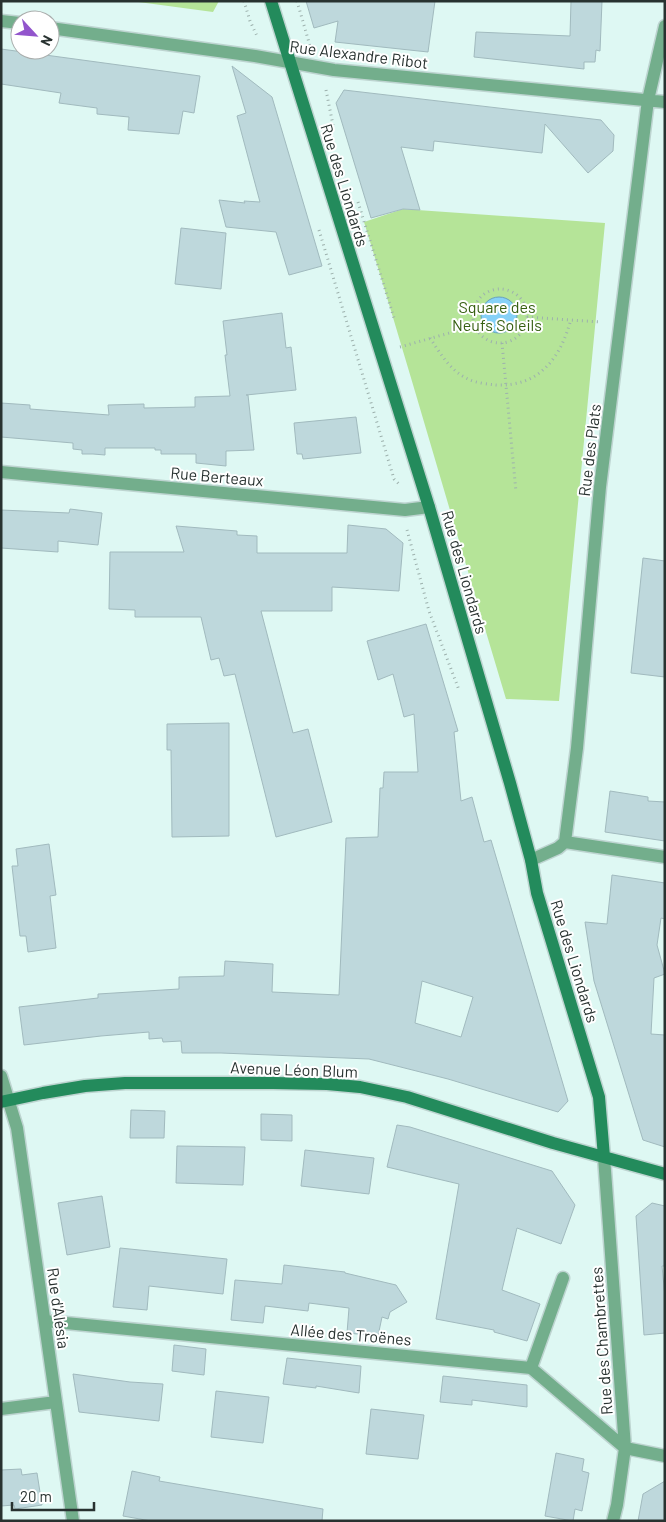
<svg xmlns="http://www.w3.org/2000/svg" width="666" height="1522" font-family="Barlow,sans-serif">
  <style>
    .green { fill: #b5e498 }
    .water { fill: #86d1f7; stroke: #6aa1bb }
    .building { fill: #bed8dc; stroke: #a1babe; fill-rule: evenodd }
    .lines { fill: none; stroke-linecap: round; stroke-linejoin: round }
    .lane-casing { stroke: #bdd4d0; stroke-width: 15 }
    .street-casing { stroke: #bdd4d0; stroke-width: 15 }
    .secondary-casing { stroke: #bdd4d0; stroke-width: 15 }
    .path { stroke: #9db1ad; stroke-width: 3; stroke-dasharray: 1 4; stroke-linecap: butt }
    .lane { stroke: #73ae8c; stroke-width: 12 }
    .street { stroke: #73ae8c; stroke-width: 12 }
    .secondary { stroke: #238b5c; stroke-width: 12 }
    .labels { text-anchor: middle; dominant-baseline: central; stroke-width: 4; stroke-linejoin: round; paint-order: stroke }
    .street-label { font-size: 16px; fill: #283230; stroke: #fff }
    .park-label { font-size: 16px; fill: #355f10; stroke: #fff }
  </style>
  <rect width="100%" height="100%" fill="#def8f3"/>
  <path class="green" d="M131 1H219L213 12Z
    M403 209 605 223 559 701 506 699C458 540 413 381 364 222Z"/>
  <path class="water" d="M481 315a18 18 0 1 1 36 0a18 18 0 1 1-36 0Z"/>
  <path class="building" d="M306 1H435L428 52 335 42 338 21 314 28Z
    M571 1H602L600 51 596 50 595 62H584V69L474 57 476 32 570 36Z
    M1 49 200 76 194 113 183 111 179 134 128 130 129 117 97 114V108L59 103 61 93 1 84Z
    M232 66 272 97 322 266 289 275 276 232 226 227 219 200 245 203 244 201 260 202 237 116 246 113Z
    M344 90 601 120 614 135 613 151 588 173 545 124 542 153 434 141 433 151 401 147 420 210 403 209 371 218 336 103Z
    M181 228 226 233 221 289 175 284Z
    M282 313 286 348 291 347 296 390 246 395H248L254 450 226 451V466L196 463V454H161V450H155V448H105V455L93 454H82V450L73 449V443L1 437V403L30 405V409L109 415 108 405 144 404V408L195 407V397L230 396 225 355H227L223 321Z
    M356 417 361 453 303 459 302 454H297L294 423Z
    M70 509 102 513 98 545 58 541V552L1 548V510L69 513Z
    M348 525 386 529 403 543 399 591 332 587V611H261L293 733 308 729 332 822 276 837 235 674 224 676 219 658 211 660 201 617H135V610L109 609 110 552H184L176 526 237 531V535L257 536V553H347Z
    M643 558 665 561V677L631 673Z
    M426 624 458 731 454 732 461 801 472 797 484 842 491 840 568 1101 558 1112 448 1079 369 1059 221 1053H182L181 1041 163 1042 162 1038 149 1039V1032L101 1036 24 1045 19 1007 98 998V994L179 989V977L224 976 225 961 273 964 272 992 339 995 346 838 378 837 380 788H383L384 772H418L414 714 404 717 393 674 378 680 367 641ZM422 981 473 997 461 1037 415 1023Z
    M229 723V836L172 837 171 750H167V724Z
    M610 791 648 797V801L665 802V841L605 832Z
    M49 844 56 895 50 896 56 948 28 952 26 936H20L12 866H18L16 849Z
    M612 875 665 883V919L661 918 657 945 665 974 654 978 651 1034 665 1035V1147L643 1140 594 981 585 922 607 924Z
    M131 1110 165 1111 164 1138H130Z
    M261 1114 292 1115V1141L261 1140Z
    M397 1125 410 1127 552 1171 575 1205 561 1244 517 1228 502 1290 540 1304 527 1341 494 1332V1330L436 1319 459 1184 387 1167Z
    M177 1146 245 1147 243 1185 176 1183Z
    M305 1150 374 1158 369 1194 301 1186Z
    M102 1196 110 1247 67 1255 58 1203Z
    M652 1203 665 1206V1266H662L665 1297V1333L644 1335 636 1216Z
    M120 1248 227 1259 223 1294 149 1286 147 1310 113 1307Z
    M284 1265 345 1272V1273L396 1285 407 1302 390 1312 388 1319 382 1317 378 1336 347 1333 349 1308 309 1303 308 1311 265 1306 263 1323 231 1320 235 1280 282 1284Z
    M174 1345 206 1349 204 1375 172 1371Z
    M287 1358 361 1366 359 1393 316 1386V1388L283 1384Z
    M73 1374 130 1382 163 1384 159 1421 79 1412Z
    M443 1376 527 1385V1407L472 1400V1405L440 1402Z
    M216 1391 269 1397 263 1443 211 1437Z
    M371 1409 424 1415 418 1459 366 1454Z
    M556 1453 584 1459 582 1471 589 1473 582 1511 575 1509 573 1521 545 1516Z
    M21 1469 22 1475 37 1473 42 1505 15 1509 14 1505 1 1506V1470Z
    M132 1471 160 1477 159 1481 323 1509 322 1521H151L123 1516Z
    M665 1481V1521H638L643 1494Z"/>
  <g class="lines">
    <defs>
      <path id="lane" d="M531 1368 563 1278"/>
      <path id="street" d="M1 21 20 23
        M50 28 255 56 334 70 665 102
        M1 472 405 510 429 507
        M565 842 665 857
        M531 860 558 848 565 842 577 748 600 487 648 100 665 26
        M1 1076 17 1128 73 1521
        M604 1157 625 1448 617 1505 613 1521
        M45 1321 531 1368 625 1448 665 1456
        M1 1409 56 1402"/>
      <path id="secondary" d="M271 1 429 507 510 783 531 860 537 893 599 1097 604 1157
        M1 1102 43 1093 85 1086 125 1083H273L327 1084 360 1087 407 1097 553 1143 665 1174"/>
    </defs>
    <use href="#lane" class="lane-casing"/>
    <use href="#street" class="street-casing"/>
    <use href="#secondary" class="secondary-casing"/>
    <path class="path" d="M244 1 250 21 257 36
      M297 1 310 46
      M326 90 333 125
      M358 202 394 318
      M319 230 394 479 400 485
      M473 316a27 27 0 1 1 54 0a27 27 0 1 1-54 0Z
      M527 317 600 322
      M430 338C440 353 450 370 466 378 475 383 487 384 496 385 540 387 561 357 571 319
      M502 343 516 492
      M400 347 474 326
      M407 530 429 611 459 690"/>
    <use href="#lane" class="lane"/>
    <use href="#street" class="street"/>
    <use href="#secondary" class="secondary"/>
  </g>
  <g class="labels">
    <g class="street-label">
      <text transform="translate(359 54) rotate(7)">Rue Alexandre Ribot</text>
      <text transform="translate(345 185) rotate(73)">Rue des Liondards</text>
      <text transform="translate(589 450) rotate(-83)">Rue des Plats</text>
      <text transform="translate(217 476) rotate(5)">Rue Berteaux</text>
      <text transform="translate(465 572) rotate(74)">Rue des Liondards</text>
      <text transform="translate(575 961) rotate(73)">Rue des Liondards</text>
      <text transform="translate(294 1069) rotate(2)">Avenue Léon Blum</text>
      <text transform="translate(59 1308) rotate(82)">Rue d'Alésia</text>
      <text transform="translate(351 1334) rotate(5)">Allée des Troënes</text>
      <text transform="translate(601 1341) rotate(-94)">Rue des Chambrettes</text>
    </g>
    <g class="park-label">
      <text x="497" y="306">Square des<tspan x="497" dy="18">Neufs Soleils</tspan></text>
    </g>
  </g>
  <rect width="666" height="1522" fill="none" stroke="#283230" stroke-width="5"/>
  <g transform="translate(35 35) rotate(116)"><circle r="24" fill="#ffffff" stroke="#a9adac"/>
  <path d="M0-4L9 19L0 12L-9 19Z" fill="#9255cc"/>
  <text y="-8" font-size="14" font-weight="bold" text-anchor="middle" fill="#283230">N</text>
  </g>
  <path d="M12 1502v8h82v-8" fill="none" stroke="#283230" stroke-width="2.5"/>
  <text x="20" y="1502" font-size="15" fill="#283230" stroke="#ffffff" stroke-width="4" paint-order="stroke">20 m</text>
</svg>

◆ WORK REQUIRED
Each line above that includes "lines" should be shown.

◆ TASK OUTPUT
    .lines { fill: none; stroke-linecap: round; stroke-linejoin: round }
  <g class="lines">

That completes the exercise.